> [Required actions]
A. Reproduce a passage from the publishing post below, beginning at the words "They're not. There" and stopping after "the reading audience.".
B. Carry on the publishing post below, starting after its final sentence.

> [Excerpt provided]
I'm glad to hear that Cambridge is doing well by you. I don't get information like that about a lot of publishers, so P&E's ratings tend to be neutral in many instances.

There are young mothers/authors with New Concepts who can afford to be stay-at-home mothers from their writing alone - I was shocked to hear that. Writing is all about establishing your audience base; once you have that, your e-book success may well pass any you may have achieved with large print publishers. And once you have your audience base, approaching a large print publisher or agent with solid statistics like that is...well, only good business and writing/publishing is after all business.

I noticed on these threads that a lot of writers here are scornful of e-books - I can't imagine why. If a writer believes in his product - craft-wise and plot-wise - then the next step is to get that product to the consumer fastest way he can. And move on to the next writing project. I also noticed that majority here are in awe of agents...but agents are just middlemen, what they do is business and if any other small business treated its potential customers the way literary agents treat theirs, they'd be in bankruptcy in a matter of weeks. Conform to what agents want, bend backwards to accommodate them lest they label you difficult...as if the agents were the ultimate gatekeepers to the great publishing dream.

They're not. There are a myriad other ways for the author to get his product to market - to audience because that's what writing is all about - capturing a slice of readership/audience. I belong to IWW critiquing workshop and there are tons of talented writers there who used many different ways to get their product to the reading audience.

Natalie Collins self-published her first novel and made such a success of it that agents and publishers came after her. She has a two-book deal now with St. Martin's Press I think. If a writer believes in his product, knows it's solid in terms of craft and plot, then all that's left to get that product to market is hard work - writer's.

> [Data section]

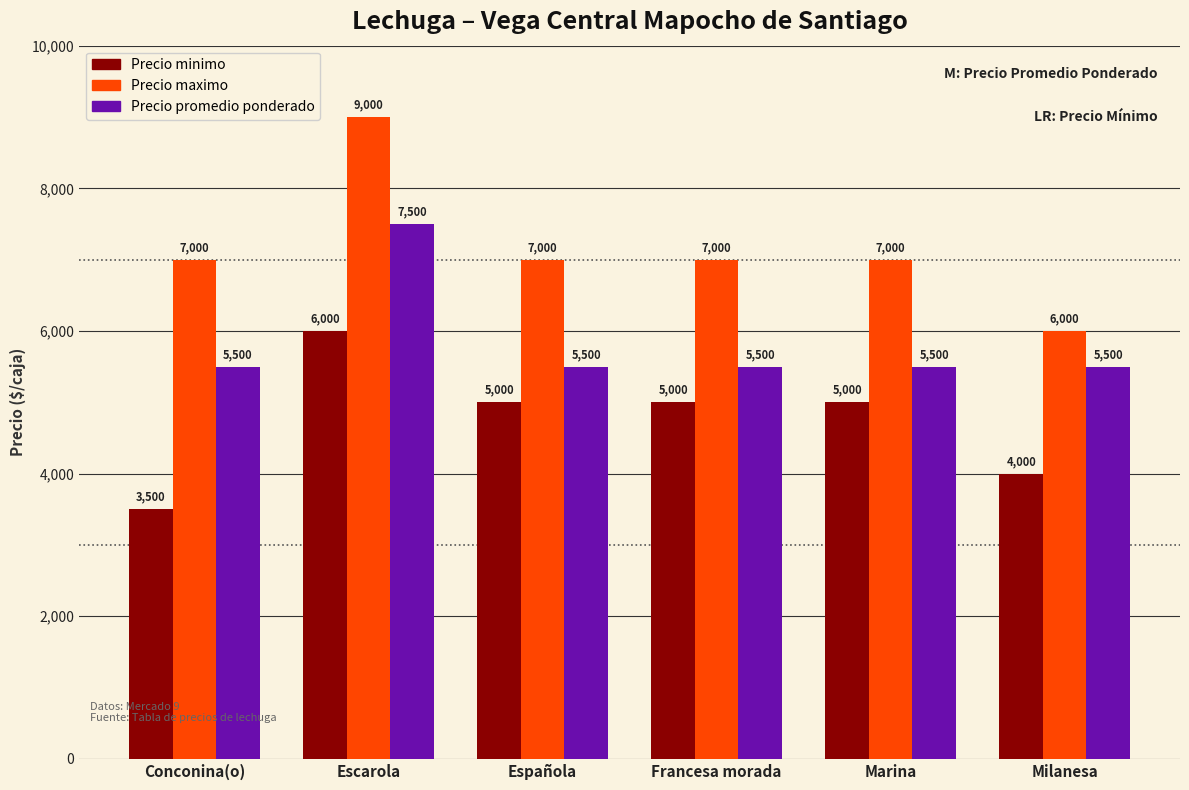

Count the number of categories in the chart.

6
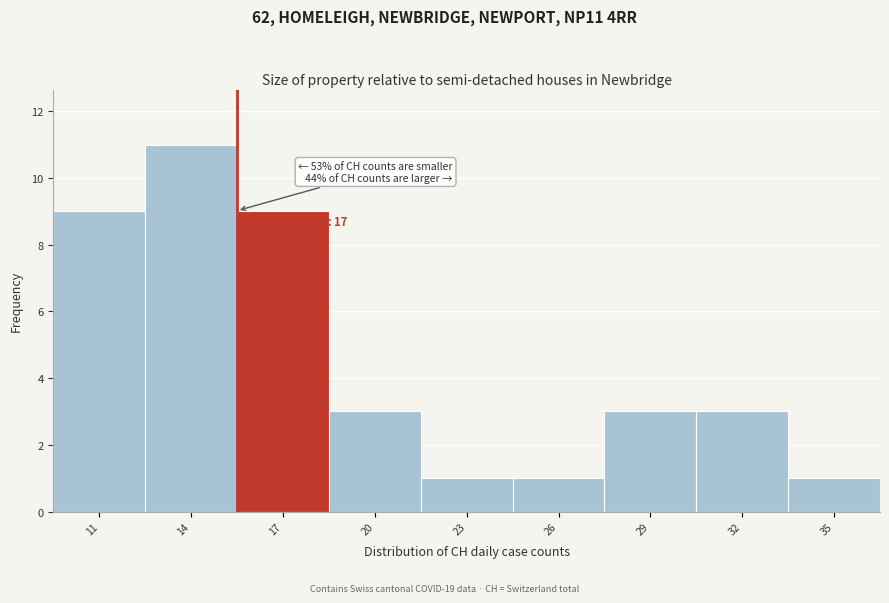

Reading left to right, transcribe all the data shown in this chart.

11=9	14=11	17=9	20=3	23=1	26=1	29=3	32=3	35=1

> [Results of the exercise]
A.
They're not. There are a myriad other ways for the author to get his product to market - to audience because that's what writing is all about - capturing a slice of readership/audience. I belong to IWW critiquing workshop and there are tons of talented writers there who used many different ways to get their product to the reading audience.

B.
More and more I keep coming across the agents' blurb that asks the writer to submit a "marketing plan" - what is the publisher and agent then supposed to do...collect royalties? If a writer has marketing plan, he owes it to himself to go with his product to market and promote it any way he can. Especially in writing, nothing succeeds like the success you cull for yourself.

There are also many successful and established writers who do not have agents. So...what's this awe and worship of agents who won't adhere to even rudimentary elements of business courtesy...? A writer can score the most celebrated agent but if the writer's product isn't sound, the agent won't be able to sell it - or if he will the reading audience out there will tell him and the writer what they think of the product.

As a writer, I'm a business-person and I have my business rules. If the agent doesn't want to respect those, why should I respect his personal preferences? Client-customer relationship and therefore respect has to flow both ways. The worst possible thing a writer can do is to lock himself into a mindset that an agent is an answer to all his dreams and prayers.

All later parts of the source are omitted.